For these reasons, and as initial response to China’s continued militarization of the South China Sea, last week we disinvited the People’s Liberation Army Navy from the 2018 Rim of the Pacific Exercise, as China’s behavior is inconsistent with the principals and the purposes of the RIMPAC exercise, the world’s largest Naval exercise, and exercise in which transparency and cooperation are hallmarks.

To be clear, we do not ask any country to choose between the United States and China, because a friend does not demand you choose among them.  China should and does have a voice in shaping the international system, and all of China’s neighbors have a voice in shaping China’s role.  If the U.S. will continue to pursue a constructive results oriented relationship with China, cooperation whenever possible, will be the name of the game and competing vigorously where we must.

Of course, we recognize any sustainable Indo-Pacific order, as a role for China, and at China’s invitation, I will travel to Beijing soon, in our open transparent approach to broadening and deepening the national dialogue between our two Pacific nations.

I will end as I began.  As a Pacific nation, the United States remains committed to building a shared destiny with this region.  The U.S. offers strategic partnerships, not strategic dependence.  Alongside our allies and partners, America remains committed to maintaining the region’s security, its stability and its economic prosperity, a view that transcends America’s political transitions, and we’ll continue to enjoy Washington’s strong bipartisan support.

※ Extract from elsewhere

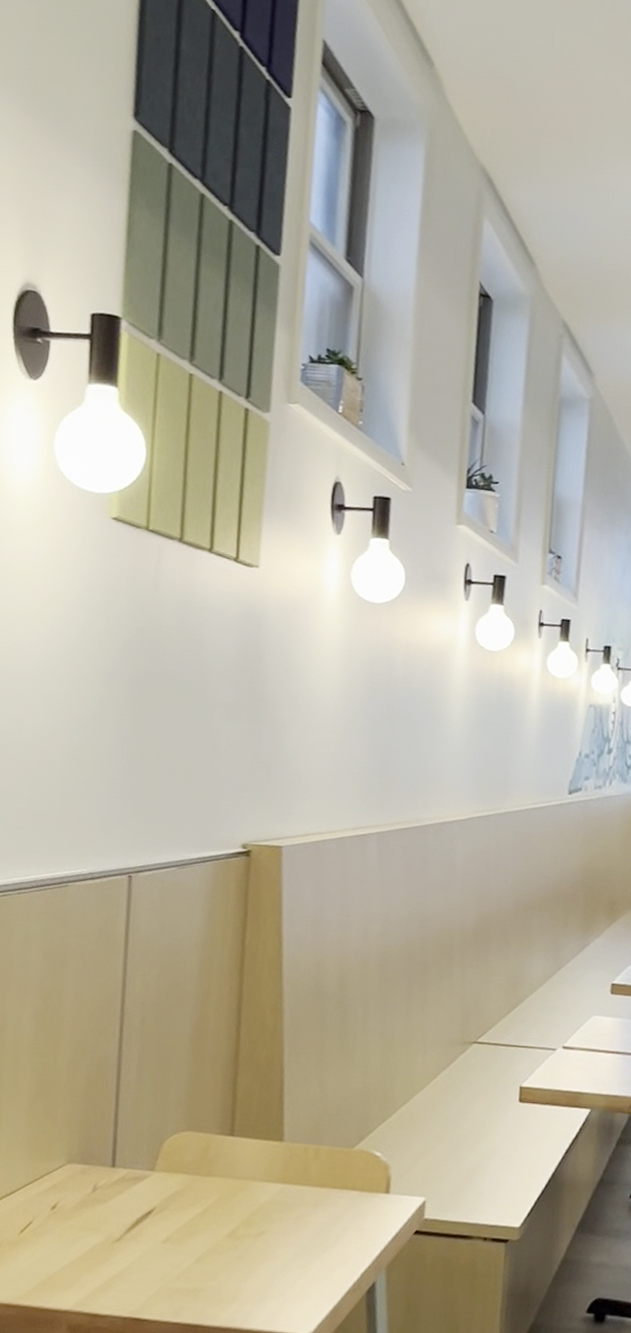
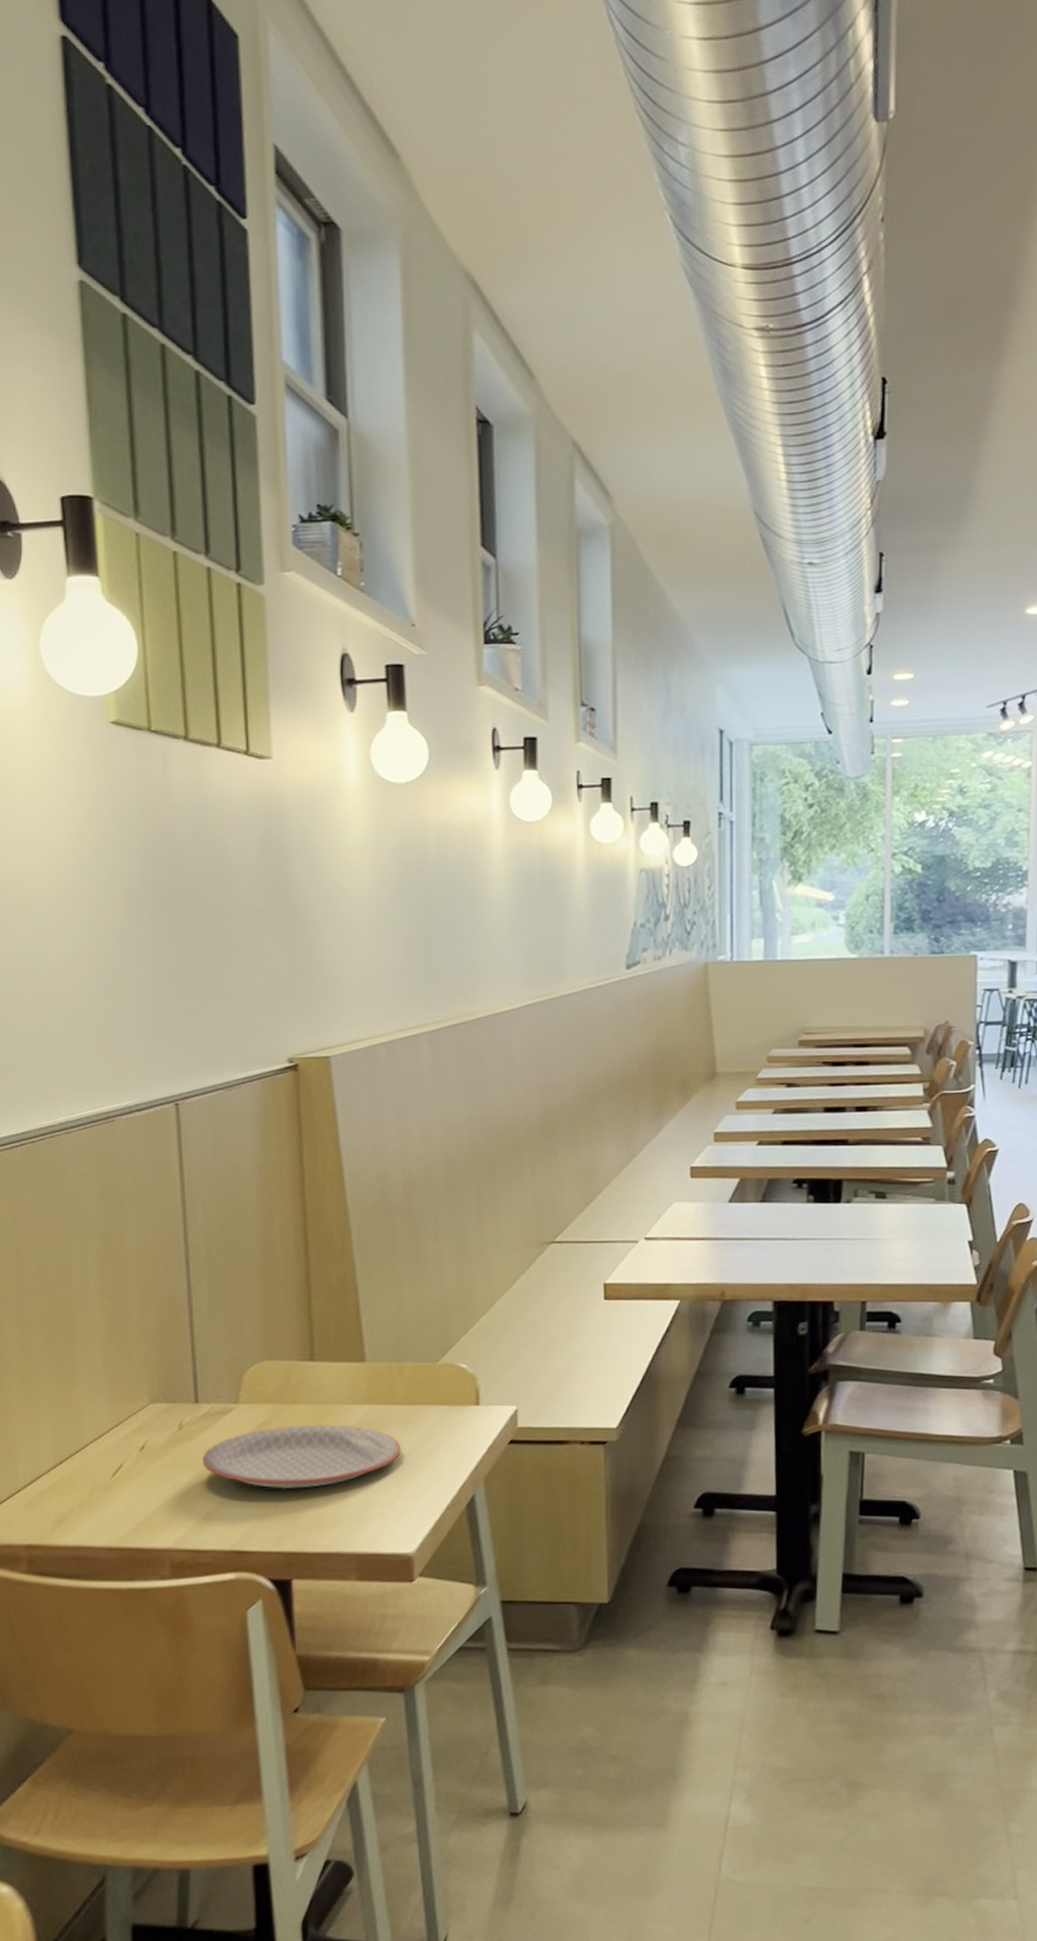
plate: none [111,1197,310,1262] -> present [202,1424,402,1489]

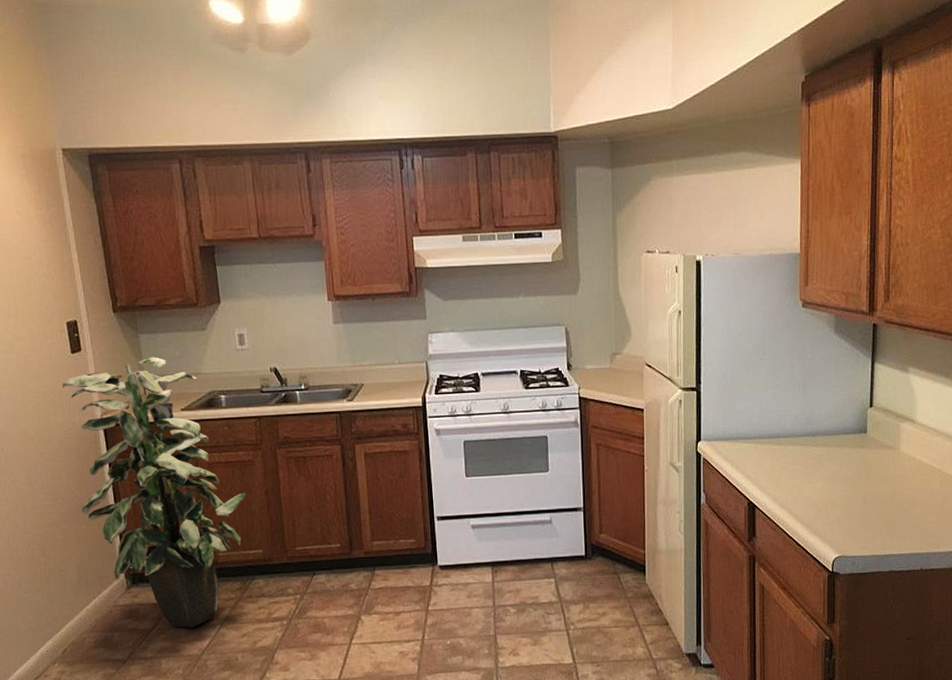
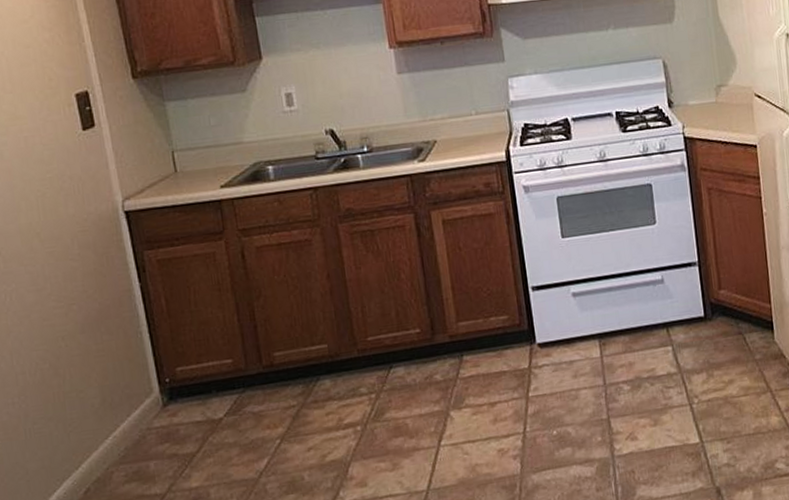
indoor plant: present [62,357,246,628] -> none [73,127,304,448]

For as, President Trump said, in Da Nang, we will never ask our partners to surrender their sovereignty or intellectual property.  We don’t dream of domination.  Working together on basis of shared principals, we can create a future that provides peace, prosperity, and security for all, a constellation of nations, each in its own bright star, satellites to none.  Thank you, ladies and gentlemen, and I look forward to your questions.